EXERCISE DATA:
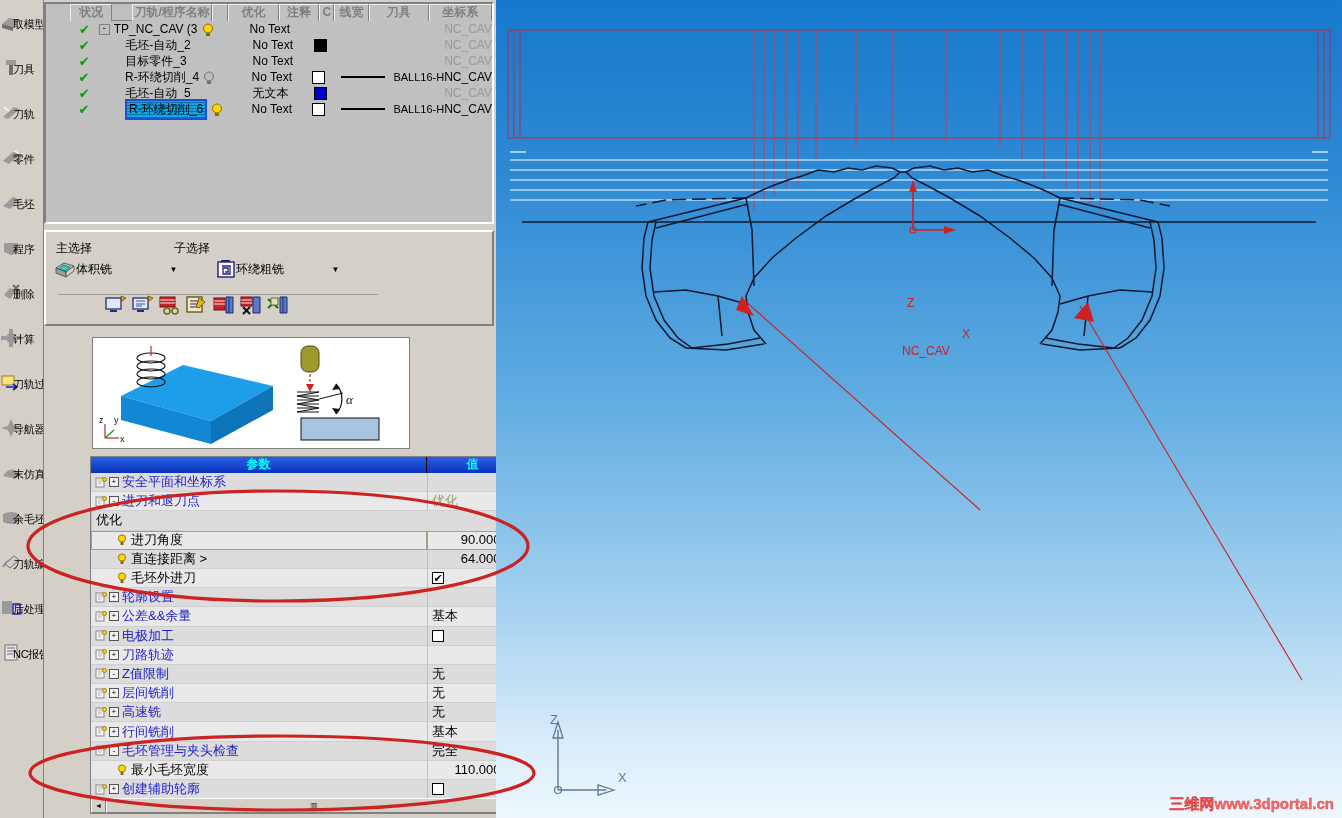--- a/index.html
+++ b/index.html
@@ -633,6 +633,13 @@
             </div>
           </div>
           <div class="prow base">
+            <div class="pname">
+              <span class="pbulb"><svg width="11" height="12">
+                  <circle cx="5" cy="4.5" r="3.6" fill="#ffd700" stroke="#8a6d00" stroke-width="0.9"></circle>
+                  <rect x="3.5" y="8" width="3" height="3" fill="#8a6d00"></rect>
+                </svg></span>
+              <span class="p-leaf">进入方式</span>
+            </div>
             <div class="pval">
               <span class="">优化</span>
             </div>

TO DO:
Whenever the word "width" occurs in a line above, copy that line.

SOLUTION TO THIS TASK:
+              <span class="pbulb"><svg width="11" height="12">
+                  <circle cx="5" cy="4.5" r="3.6" fill="#ffd700" stroke="#8a6d00" stroke-width="0.9"></circle>
+                  <rect x="3.5" y="8" width="3" height="3" fill="#8a6d00"></rect>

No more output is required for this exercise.